De ce point de vue, les violences conju­gales consti­tuent un des stades ultimes de l’appropriation du corps des femmes puisque le contrôle de ces dernières en est le moteur, que les violences soient d’ordre psycho­lo­gique, physique, sexuel ou économique.

Quant aux violences sexuelles, tant dans l’espace privé que public, elles péren­nisent ce droit des hommes à s’approprier le corps des femmes. Ce sont notam­ment les mythes sur le viol – ou la culture du viol – qui entre­tiennent l’objectification sexuelle des femmes, bana­lisent les violences dont elles sont victimes et les respon­sa­bi­lisent quant à leur occurrence.

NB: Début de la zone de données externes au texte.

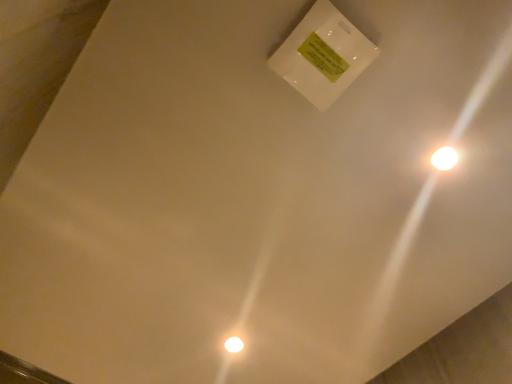
Question: Is white glossy light bulb at lower center inside white glossy light at upper right?

Choices:
 (A) yes
 (B) no

Answer: (B)

Question: Is white glossy light at upper right further to the viewer compared to white glossy light bulb at lower center?

Choices:
 (A) yes
 (B) no

Answer: (B)

Question: From the image's perspective, is white glossy light at upper right under white glossy light bulb at lower center?

Choices:
 (A) no
 (B) yes

Answer: (A)

Question: Is white glossy light at upper right looking in the opposite direction of white glossy light bulb at lower center?

Choices:
 (A) yes
 (B) no

Answer: (B)

Question: Can you confirm if white glossy light at upper right is positioned to the right of white glossy light bulb at lower center?

Choices:
 (A) yes
 (B) no

Answer: (A)

Question: Can you confirm if white glossy light at upper right is wider than white glossy light bulb at lower center?

Choices:
 (A) no
 (B) yes

Answer: (A)

Question: Can you confirm if white glossy light bulb at lower center is taller than white glossy light at upper right?

Choices:
 (A) no
 (B) yes

Answer: (B)

Question: Could white glossy light at upper right be considered to be inside white glossy light bulb at lower center?

Choices:
 (A) yes
 (B) no

Answer: (B)

Question: Considering the relative positions of white glossy light bulb at lower center and white glossy light at upper right in the image provided, is white glossy light bulb at lower center to the left of white glossy light at upper right from the viewer's perspective?

Choices:
 (A) no
 (B) yes

Answer: (B)

Question: From the image's perspective, is white glossy light bulb at lower center above white glossy light at upper right?

Choices:
 (A) yes
 (B) no

Answer: (B)

Question: Is white glossy light bulb at lower center facing away from white glossy light at upper right?

Choices:
 (A) no
 (B) yes

Answer: (A)

Question: Can you confirm if white glossy light bulb at lower center is bigger than white glossy light at upper right?

Choices:
 (A) no
 (B) yes

Answer: (B)

Question: Is white glossy light at upper right bigger or smaller than white glossy light bulb at lower center?

Choices:
 (A) big
 (B) small

Answer: (B)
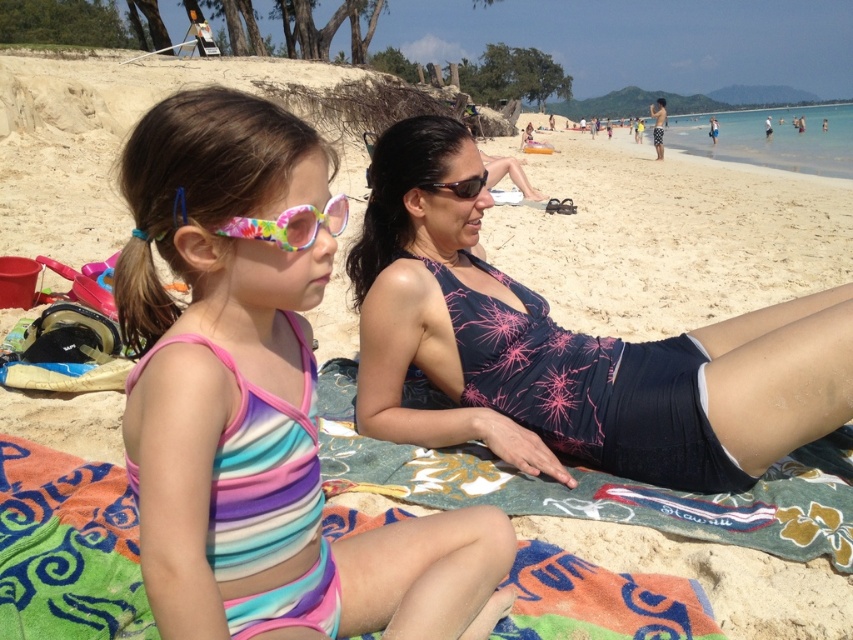
You are a photographer trying to capture a photo of the dark blue swimsuit at center and the multicolored fabric towel at center. Which object should you focus on first if you want to include both in the frame without moving the camera?

The dark blue swimsuit at center is taller than the multicolored fabric towel at center, so you should focus on the dark blue swimsuit at center first to ensure it fits within the frame.

You are a photographer trying to capture both the striped fabric swimsuit at center and the dark blue swimsuit at center in a single shot. Which swimsuit should you focus on first to ensure both are in frame?

The striped fabric swimsuit at center has a lesser height compared to the dark blue swimsuit at center, so you should focus on the dark blue swimsuit at center first to ensure both are in frame.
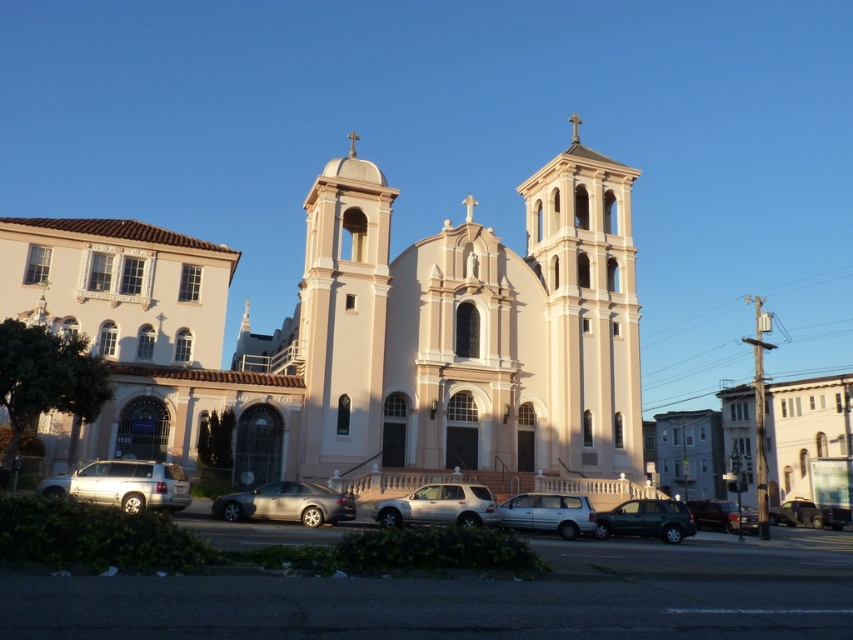
You are standing in front of the grand church and want to take a photo of the point marked at coordinates point (44, 488). If your camera has a maximum focus range of 130 feet, will you be able to capture it clearly?

The point (44, 488) is 132.32 feet away from the camera, which exceeds the maximum focus range of 130 feet. Therefore, you won not be able to capture it clearly.

You are a photographer planning to take a picture of the church from the front. You have a silver metallic suv at lower left and a satin silver sedan at center in the foreground. Which vehicle should you move to ensure the church is fully visible in your photo?

You should move the silver metallic suv at lower left because it is larger in size compared to the satin silver sedan at center, so removing the larger vehicle would allow a clearer view of the church.

You are a photographer planning to take a picture of the grand church. You want to include both the silver metallic suv at lower left and the matte black suv at center in your shot. Which SUV should you position closer to the camera to ensure both are visible without cropping?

CC-BY-NC-SA – Flickr​.com – Jeanne Menjoulet

Le contrôle, enfin, passe aussi par les normes liées au genre (comment dois-je bouger, m’habiller, réali­ser des actes sexuels,… pour être consi­dé­rée comme une femme et répondre, en Occi­dent, aux idéaux de beauté de la femme cis blanche, jeune, mince et valide). Normes qui sont incor­po­rées par les femmes, c’est-à-dire appli­quées de façon incons­ciente et spontanée.

Mais cet enfer­me­ment dans les normes de genre n’est pas une fata­lité. Autant les violences sexuelles peuvent être dénon­cées et combat­tues via des mouve­ments sociaux tels que #Metoo, autant ces normes peuvent être ques­tion­nées, indi­vi­duel­le­ment et collec­ti­ve­ment, pour tenter de défi­nir un usage plus juste de son propre corps et des façons « de se posi­tion­ner diffé­rem­ment au sein du monde et par rapport aux autres pour agir sur ce système oppresseur. »


  1. Fran­çoise HÉRITIER, Masculin/Féminin I. La pensée de la diffé­rence, Paris, 1996, p. 232.
  2. Colette GUILLAUMIN, « Pratique du pouvoir et idée de Nature. (I) L’appropriation des femmes », Ques­tions fémi­nistes, 2, février 1978, pp. 5–30.
  3. Evelyn NAKANO GLENN, « De la servi­tude au travail de service : les conti­nui­tés histo­riques de la divi­sion raciale du travail repro­duc­tif payé », dans Elsa DORLIN, Sexe, Race, Classe, Paris, 2009, p. 22.